New 'TUSA' method teaches AI to read ultrasound by learning textures

March 20, 2026arXiv: 2602.01444v1

Ultrasound pictures look different from ordinary photos. They are made from echoes of sound and show characteristic gray-scale textures. A team of researchers proposes a new way to train large AI models so they learn those ultrasound textures directly. They call the method texture ultrasound semantic analysis, or TUSA.
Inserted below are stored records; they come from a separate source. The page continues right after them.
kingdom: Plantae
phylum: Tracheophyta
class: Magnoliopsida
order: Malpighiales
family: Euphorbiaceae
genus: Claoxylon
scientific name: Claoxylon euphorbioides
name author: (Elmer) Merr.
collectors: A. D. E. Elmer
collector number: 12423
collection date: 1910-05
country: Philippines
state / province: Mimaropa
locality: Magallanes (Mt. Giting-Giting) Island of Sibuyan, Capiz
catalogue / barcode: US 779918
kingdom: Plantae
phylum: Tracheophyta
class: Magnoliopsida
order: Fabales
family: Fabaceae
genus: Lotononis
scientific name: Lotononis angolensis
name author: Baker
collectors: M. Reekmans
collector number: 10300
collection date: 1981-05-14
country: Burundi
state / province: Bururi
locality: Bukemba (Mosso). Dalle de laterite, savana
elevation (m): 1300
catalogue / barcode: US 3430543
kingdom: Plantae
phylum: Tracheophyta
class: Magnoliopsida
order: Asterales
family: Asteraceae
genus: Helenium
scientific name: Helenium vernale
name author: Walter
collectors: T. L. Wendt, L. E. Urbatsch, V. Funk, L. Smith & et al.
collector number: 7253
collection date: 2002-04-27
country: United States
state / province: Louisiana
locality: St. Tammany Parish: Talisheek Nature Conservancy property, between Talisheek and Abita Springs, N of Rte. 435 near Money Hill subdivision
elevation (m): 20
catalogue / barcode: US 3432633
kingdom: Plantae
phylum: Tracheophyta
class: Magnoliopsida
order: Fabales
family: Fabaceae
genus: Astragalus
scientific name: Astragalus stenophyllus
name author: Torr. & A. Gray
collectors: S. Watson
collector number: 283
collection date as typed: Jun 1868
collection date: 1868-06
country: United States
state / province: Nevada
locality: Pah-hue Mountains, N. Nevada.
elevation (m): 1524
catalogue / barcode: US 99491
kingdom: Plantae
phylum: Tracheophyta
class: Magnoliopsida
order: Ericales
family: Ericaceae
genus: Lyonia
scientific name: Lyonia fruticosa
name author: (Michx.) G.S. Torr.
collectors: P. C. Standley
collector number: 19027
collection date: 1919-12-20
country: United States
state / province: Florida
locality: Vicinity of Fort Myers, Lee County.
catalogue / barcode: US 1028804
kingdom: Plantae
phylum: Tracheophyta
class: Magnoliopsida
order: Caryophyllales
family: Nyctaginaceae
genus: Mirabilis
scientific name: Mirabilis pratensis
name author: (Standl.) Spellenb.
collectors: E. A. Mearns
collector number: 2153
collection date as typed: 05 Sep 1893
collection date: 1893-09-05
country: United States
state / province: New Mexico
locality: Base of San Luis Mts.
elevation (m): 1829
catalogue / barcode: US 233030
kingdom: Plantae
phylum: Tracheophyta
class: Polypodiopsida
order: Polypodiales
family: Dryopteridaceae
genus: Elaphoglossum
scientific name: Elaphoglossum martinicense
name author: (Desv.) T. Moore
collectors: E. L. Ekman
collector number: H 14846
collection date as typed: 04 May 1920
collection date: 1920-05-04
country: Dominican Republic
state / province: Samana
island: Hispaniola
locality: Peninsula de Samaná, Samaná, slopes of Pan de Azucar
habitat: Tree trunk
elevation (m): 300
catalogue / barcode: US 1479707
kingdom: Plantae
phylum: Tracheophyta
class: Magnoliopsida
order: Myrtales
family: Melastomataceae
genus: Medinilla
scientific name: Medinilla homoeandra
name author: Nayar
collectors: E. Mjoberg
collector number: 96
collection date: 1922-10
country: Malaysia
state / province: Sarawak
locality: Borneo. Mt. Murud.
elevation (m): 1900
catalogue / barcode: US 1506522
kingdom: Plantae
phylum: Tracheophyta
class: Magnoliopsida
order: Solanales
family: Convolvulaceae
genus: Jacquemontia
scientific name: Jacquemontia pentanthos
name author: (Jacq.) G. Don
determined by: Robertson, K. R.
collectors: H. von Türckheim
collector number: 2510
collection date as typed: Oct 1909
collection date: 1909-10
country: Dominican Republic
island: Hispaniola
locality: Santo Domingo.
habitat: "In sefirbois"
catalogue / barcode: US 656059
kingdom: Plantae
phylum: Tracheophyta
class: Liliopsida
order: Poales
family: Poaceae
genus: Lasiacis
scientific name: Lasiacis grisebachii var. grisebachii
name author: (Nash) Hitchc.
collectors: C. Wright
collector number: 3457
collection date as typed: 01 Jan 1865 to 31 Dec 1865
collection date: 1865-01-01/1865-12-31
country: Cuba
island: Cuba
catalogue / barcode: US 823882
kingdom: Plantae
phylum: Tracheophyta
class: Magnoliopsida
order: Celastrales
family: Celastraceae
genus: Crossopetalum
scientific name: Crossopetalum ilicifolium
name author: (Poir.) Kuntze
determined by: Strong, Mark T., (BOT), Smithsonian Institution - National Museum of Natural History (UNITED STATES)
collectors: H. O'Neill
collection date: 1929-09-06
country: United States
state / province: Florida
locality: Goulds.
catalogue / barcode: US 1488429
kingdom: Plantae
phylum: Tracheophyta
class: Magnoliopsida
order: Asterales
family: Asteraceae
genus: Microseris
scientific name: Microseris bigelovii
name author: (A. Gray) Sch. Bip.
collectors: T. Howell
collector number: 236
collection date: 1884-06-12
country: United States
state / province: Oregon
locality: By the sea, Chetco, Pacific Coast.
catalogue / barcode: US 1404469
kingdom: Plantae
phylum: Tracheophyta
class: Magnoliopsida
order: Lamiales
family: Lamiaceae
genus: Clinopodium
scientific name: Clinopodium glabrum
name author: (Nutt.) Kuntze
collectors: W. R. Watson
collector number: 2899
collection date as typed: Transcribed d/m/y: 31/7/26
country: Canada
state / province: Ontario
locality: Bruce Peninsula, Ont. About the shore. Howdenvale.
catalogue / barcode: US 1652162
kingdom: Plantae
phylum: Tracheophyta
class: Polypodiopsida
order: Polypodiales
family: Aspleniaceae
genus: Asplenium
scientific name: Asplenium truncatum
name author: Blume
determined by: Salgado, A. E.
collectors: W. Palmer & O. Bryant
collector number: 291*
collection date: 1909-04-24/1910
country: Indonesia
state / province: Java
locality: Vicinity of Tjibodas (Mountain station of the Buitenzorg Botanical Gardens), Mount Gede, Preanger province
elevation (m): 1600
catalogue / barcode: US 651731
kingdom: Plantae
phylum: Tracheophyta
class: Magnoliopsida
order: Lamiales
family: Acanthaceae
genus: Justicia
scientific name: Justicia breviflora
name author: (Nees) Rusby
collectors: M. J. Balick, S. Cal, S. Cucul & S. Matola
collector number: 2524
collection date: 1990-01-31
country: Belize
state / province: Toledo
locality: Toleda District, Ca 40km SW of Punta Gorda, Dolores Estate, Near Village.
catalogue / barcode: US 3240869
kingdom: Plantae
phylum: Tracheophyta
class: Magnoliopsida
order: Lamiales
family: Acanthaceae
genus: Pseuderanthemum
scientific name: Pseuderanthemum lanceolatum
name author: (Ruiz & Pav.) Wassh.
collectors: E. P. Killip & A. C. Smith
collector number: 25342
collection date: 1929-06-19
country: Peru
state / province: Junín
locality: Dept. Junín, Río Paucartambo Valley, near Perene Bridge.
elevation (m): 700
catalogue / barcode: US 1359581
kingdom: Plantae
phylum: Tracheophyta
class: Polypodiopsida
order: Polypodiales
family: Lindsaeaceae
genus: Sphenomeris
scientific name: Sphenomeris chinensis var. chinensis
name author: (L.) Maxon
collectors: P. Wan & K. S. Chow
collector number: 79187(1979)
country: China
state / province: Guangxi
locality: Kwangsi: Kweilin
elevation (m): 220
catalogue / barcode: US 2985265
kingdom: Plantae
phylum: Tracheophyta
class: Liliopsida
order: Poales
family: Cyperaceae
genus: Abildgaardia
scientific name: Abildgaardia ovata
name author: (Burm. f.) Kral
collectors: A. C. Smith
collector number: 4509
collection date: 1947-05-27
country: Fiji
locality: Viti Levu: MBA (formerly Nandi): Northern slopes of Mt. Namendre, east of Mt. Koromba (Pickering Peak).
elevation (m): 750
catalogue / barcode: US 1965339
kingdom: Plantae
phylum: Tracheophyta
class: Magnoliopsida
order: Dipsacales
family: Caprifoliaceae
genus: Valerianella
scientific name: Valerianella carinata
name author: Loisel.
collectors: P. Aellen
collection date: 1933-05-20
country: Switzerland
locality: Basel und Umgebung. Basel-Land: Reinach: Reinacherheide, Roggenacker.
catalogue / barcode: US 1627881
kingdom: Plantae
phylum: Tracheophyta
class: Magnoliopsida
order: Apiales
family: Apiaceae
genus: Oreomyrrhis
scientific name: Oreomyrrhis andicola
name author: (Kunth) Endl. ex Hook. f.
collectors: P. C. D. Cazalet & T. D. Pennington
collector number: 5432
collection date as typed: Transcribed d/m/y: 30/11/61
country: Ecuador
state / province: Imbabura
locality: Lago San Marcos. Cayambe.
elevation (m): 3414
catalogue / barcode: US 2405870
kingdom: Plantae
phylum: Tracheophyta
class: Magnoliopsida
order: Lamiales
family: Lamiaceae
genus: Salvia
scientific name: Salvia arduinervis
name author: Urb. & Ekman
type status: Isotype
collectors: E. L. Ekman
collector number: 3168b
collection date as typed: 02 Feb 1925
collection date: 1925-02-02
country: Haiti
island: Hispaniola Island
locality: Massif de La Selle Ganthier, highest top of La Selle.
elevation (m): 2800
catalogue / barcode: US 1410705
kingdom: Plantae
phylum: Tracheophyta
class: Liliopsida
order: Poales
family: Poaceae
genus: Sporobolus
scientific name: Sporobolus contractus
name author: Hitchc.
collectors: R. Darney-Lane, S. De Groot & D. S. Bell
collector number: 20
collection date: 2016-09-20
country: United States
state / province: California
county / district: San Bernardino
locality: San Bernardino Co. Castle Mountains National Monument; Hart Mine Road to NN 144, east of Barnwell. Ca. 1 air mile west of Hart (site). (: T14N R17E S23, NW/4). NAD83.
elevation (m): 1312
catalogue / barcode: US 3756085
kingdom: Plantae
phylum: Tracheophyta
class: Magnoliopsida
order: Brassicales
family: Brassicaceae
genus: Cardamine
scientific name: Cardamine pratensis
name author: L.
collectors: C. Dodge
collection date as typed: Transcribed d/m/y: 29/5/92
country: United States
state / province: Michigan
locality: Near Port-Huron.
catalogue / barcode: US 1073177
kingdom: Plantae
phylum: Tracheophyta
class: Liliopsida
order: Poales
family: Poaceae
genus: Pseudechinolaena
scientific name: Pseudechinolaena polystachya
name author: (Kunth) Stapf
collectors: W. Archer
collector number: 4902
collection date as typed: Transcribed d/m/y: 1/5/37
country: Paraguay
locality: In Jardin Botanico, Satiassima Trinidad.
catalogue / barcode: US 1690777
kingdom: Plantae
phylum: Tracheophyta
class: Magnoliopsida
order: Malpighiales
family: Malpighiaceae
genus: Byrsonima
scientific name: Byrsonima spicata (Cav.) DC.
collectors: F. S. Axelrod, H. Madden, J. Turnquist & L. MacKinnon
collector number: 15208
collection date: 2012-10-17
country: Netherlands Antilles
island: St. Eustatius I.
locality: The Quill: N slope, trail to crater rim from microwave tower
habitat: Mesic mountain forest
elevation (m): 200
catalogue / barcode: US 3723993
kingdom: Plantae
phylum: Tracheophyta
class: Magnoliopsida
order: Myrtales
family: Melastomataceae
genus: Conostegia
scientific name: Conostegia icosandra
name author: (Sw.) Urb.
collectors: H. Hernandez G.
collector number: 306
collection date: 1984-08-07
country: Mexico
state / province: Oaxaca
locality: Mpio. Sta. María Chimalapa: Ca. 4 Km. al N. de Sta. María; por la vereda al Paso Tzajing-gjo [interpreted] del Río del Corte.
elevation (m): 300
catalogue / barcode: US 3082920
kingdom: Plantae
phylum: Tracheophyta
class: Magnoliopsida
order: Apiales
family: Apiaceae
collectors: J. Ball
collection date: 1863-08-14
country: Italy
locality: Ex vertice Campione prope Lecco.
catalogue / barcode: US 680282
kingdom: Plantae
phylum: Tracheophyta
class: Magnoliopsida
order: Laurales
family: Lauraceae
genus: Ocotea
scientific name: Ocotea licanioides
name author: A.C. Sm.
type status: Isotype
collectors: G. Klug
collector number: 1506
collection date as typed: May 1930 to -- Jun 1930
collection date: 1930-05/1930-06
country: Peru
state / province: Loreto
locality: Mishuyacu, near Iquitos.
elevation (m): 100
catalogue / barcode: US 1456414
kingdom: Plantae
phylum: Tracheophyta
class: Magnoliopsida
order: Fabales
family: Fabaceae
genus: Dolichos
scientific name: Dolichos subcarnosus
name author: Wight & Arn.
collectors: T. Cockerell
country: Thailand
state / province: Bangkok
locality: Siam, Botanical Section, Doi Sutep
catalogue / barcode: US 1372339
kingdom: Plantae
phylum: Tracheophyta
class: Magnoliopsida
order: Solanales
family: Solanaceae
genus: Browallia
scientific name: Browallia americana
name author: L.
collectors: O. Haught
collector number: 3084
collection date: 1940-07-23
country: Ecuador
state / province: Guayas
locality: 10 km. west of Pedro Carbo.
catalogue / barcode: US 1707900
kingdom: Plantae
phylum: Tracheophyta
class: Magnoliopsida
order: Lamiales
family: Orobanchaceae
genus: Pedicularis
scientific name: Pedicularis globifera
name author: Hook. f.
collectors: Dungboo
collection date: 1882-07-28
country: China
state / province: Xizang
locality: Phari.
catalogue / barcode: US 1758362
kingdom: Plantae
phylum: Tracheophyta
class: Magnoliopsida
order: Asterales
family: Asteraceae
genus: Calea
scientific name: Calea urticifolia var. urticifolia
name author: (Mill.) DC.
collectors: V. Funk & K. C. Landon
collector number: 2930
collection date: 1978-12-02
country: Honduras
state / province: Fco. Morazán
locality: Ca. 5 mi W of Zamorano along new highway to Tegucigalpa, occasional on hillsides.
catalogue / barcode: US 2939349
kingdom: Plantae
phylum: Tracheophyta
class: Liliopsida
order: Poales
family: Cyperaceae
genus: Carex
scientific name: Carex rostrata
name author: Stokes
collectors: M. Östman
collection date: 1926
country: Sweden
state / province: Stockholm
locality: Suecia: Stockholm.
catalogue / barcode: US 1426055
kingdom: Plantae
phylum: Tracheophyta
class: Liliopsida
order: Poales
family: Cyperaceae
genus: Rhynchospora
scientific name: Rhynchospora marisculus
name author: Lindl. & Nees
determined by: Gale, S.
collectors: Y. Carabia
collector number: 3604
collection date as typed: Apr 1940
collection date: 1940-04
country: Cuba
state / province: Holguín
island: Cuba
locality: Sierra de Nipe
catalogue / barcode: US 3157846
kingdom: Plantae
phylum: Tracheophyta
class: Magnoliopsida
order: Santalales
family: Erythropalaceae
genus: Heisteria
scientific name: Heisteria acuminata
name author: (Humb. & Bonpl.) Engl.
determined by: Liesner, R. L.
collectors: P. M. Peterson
Instead of treating ultrasound like a normal image, TUSA splits the reconstruction task into two steps. First, a neural network assigns each pixel to one of a small number of texture channels. Second, each channel is convolved with its own learnable filter and the results are added back together to reproduce the original image. The authors implemented this with a recent segmentation backbone (SwinUNETR) and a Sparsemax step that encourages the network to pick a single texture channel per pixel.

TUSA is trained without manual labels. The approach uses contrastive and self-supervised ideas so the model learns from many unlabeled B-mode images. The team trained models on a mix of open-source, simulated, and in vivo data. After training, the encoder can be detached to produce texture-focused representations for other tasks, or the segmented textures can be reused or fine-tuned for segmentation.

The authors compared TUSA’s internal representations (latent space) to several larger “foundation” models that were trained on medical images. They report that TUSA generalized better on several downstream tasks. In the paper the model achieves reported detection accuracies of 70% for COVID-related findings, 100% for spinal hematoma, and 97% for vitreous hemorrhage. It also showed correlations with quantitative clinical measures: liver steatosis (r = 0.83), heart ejection fraction (r = 0.63), and blood oxygen saturation (r = 0.38).

Important caveats apply. The paper excerpt does not give full details about dataset sizes, the exact test sets, or statistical uncertainty for those numbers, so the reported percentages and correlations need context before drawing clinical conclusions. The authors also note more general limitations of existing foundation models: many were not designed with ultrasound physics in mind and can fail on images from probes or settings not present in their training data. TUSA aims to reduce that gap, but broader and independent validation will be needed to confirm robustness across scanners, patient populations, and clinical settings.